May 30, 2014
2014 Subaru XV Crosstrek. Click image to enlarge
Review and photos by Jonathan Yarkony
It’s been quite some time since we tested the Subaru XV Crosstrek (in non-hybrid form), and the last time we had it around this office it swept away the competition in our Mini-Crossover Comparison Test shortly before wrapping up a long-term test. At the risk of completely ruining the suspense, we still love it.
In the past year, I must have recommended this thing to at least a dozen people, my dad the latest victim to fall prey to my preaching. There is a particular charm to it, especially in its vivid tangerine orange, against which the signature Subaru plastic body cladding stands out and cheekily advertises its ‘rugged’ personality. The other mini-utes seem like such city slickers, between the bug-eyed Juke, sleek RVR and somewhat dull Trax, the XV banks on Subaru’s already adventure-oriented customer base and manages to really stand out from the crowd. Okay, maybe not in this bLack on black tester.
Now, that’s not to say it is not without fault, but it has a unique combination of character, efficiency, capability and affordability that I think will be in the sweet spot for many shoppers looking at compact hatchbacks or small SUVs. I’m not alone. In its first full year of sales, Subaru sold more than 6,000 in Canada and over 50K in the USA. They’re on pace to sell even more of ‘em this year.
The XV Crosstrek is smaller than the familiar trucklets in the compact SUV category, like the Ford Escape, Honda CR-V, Toyota RAV4 and Subaru’s own Forester. There are only a few competitors similarly sized, the Chevrolet Trax (and its semi-premium twin Buick Encore), Nissan Juke and Mitsubishi RVR. But there are more to come, including a Fit-based crossover from Honda and the Jeep Renegade, and even luxury makers are getting in on the act, BMW already on board with its X1, and Mercedes and Audi answering with the GLA and Q3, respectively.
But enough about other vehicles, let’s get into this one. The XV Crosstrek, at 4450 mm long with a 2635 mm wheelbase, is a bit longer than the Trax or RVR, which yields better cargo space and legroom, with respectable headroom, even with the sunroof optioned. Cargo space is listed at 632 L and 1,470 L with the seats folded down. Even with the seats up, the cargo bay is wide and tall despite a fairly dramatic slope to the rear hatch and a standard retractable cargo cover. The seats are easy to fold and raise, split 60/40 for varying cargo and passenger needs.
Although legroom in the rear is sufficient, the seats are flat. We only used them for our kids, both of whom are in car seats, which proved a cinch to install. The driver’s seat was nicely contoured and comfortable, and all seats were covered in breathable fabric, so my backside was quite happy.
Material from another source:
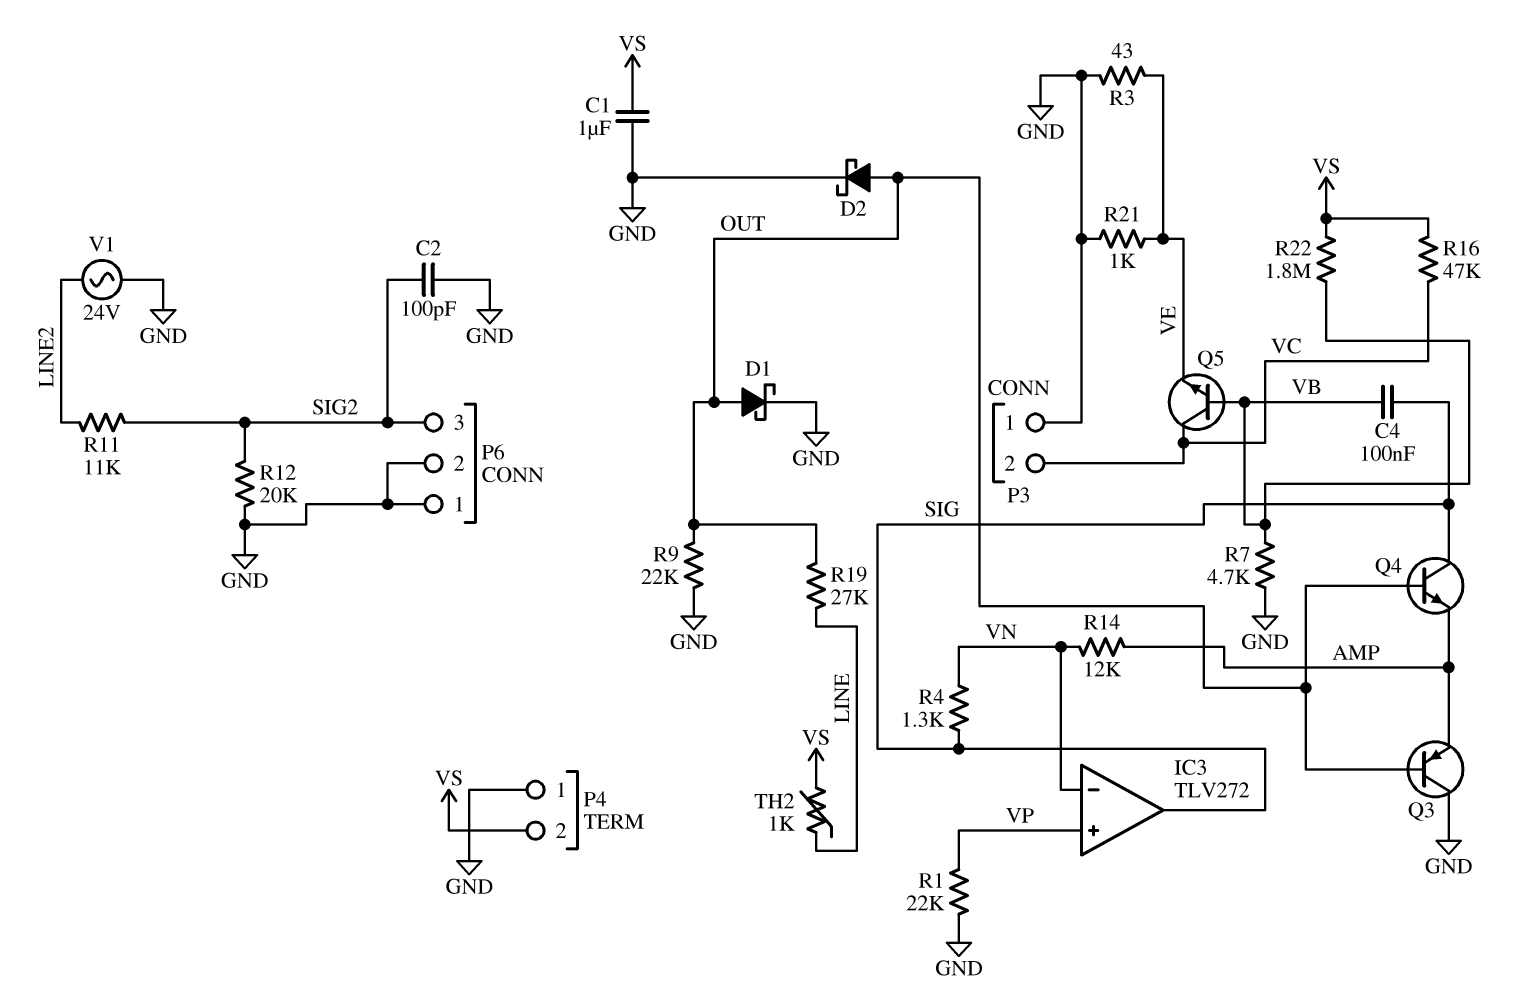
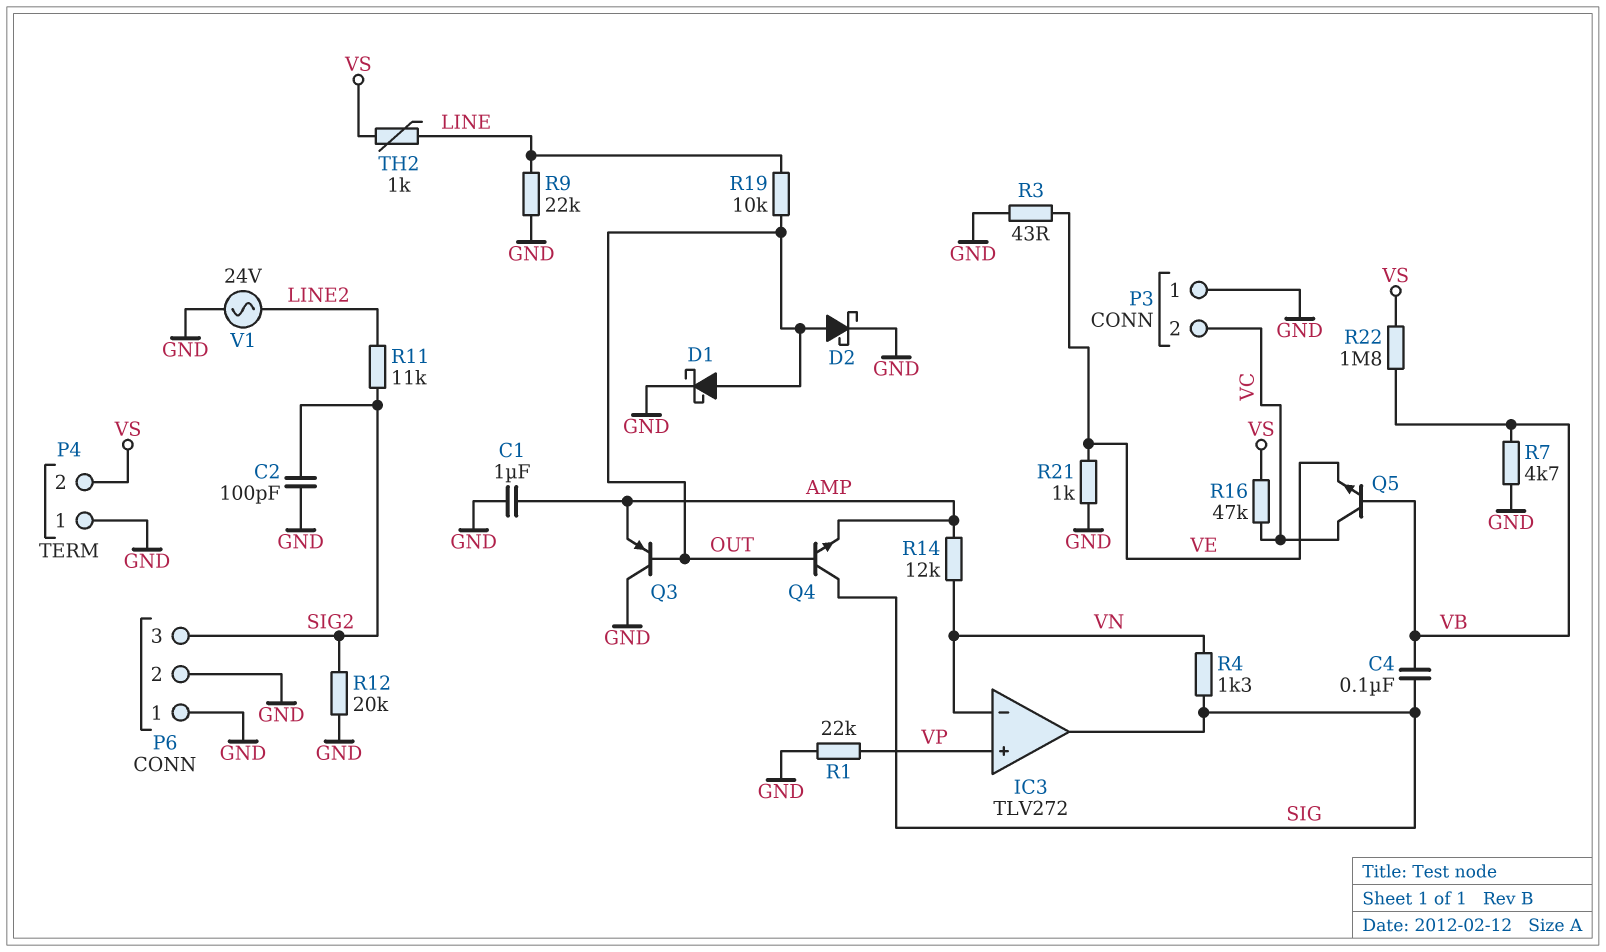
C1: 1uF (GND, VS) -> 1uF (AMP, GND)
R9: 22k (GND, OUT) -> 22k (GND, LINE)
R19: 27k (LINE, OUT) -> 10k (LINE, OUT)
Heated seats are also standard.
2014 Subaru XV Crosstrek dashboard, centre stack, steering wheel controls. Click image to enlarge
The steering wheel is covered in decent leather (Sport trim and above), with audio and cruise control switchgear on the spokes (standard), and controls for the nifty multi-information display on the dash. The info display features fuel consumption, trip info, all-wheel-drive power distribution, or date and time. The gauges are simple and conventional with a low-res info screen between the gauges, so not quite as legible as some of the leaders in this dark art.
The materials are a mix of soft plastics on the dash with harder more durable materials below the silver accent spar, and switchgear is basic but functional. However, the interface screen is a small dot-matrix affair, though basic functions of volume, mode and tuning are easily deciphered. Bluetooth, in this setup, is connected via the steering wheel voice command controls. Climate control is a conventional three-knob system with inset buttons for specific functions, and a generous storage cubby is ideal for phones and ‘phablets’ of any size, with 12V and USB ports. Another ‘pocket’ aft of the leather-wrapped shifter can hold your phone upright until you hit the first bump or turn, then cupholders and under-armrest storage. The seat-heater controls are oddly placed next to the cupholders behind the hand brake.
2014 Subaru XV Crosstrek seating & cargo area. Click image to enlarge
Out on the road, the XV Crosstrek is an easy car to drive. Slightly higher than the Impreza on which it based, the chunky styling interferes very little with outward visibility, so you can see the road ahead and to the sides very well, and it’s no trouble at all backing into tight parking spots even with no back-up camera.
Driving it is similarly effortless. Pop the shifter into D, and the CVT transmission (a $1,300 upgrade in any trim except hybrid) will take care of all the work. However, if you find the tendency for RPMs to surge irritating, you can pop it over into Manual mode, with six simulated gears and paddles shifters (in every trim!). I found this relieving as the auto mode tended to drone and whine, but in manual mode I could keep the RPMs lower for a quieter drive in traffic.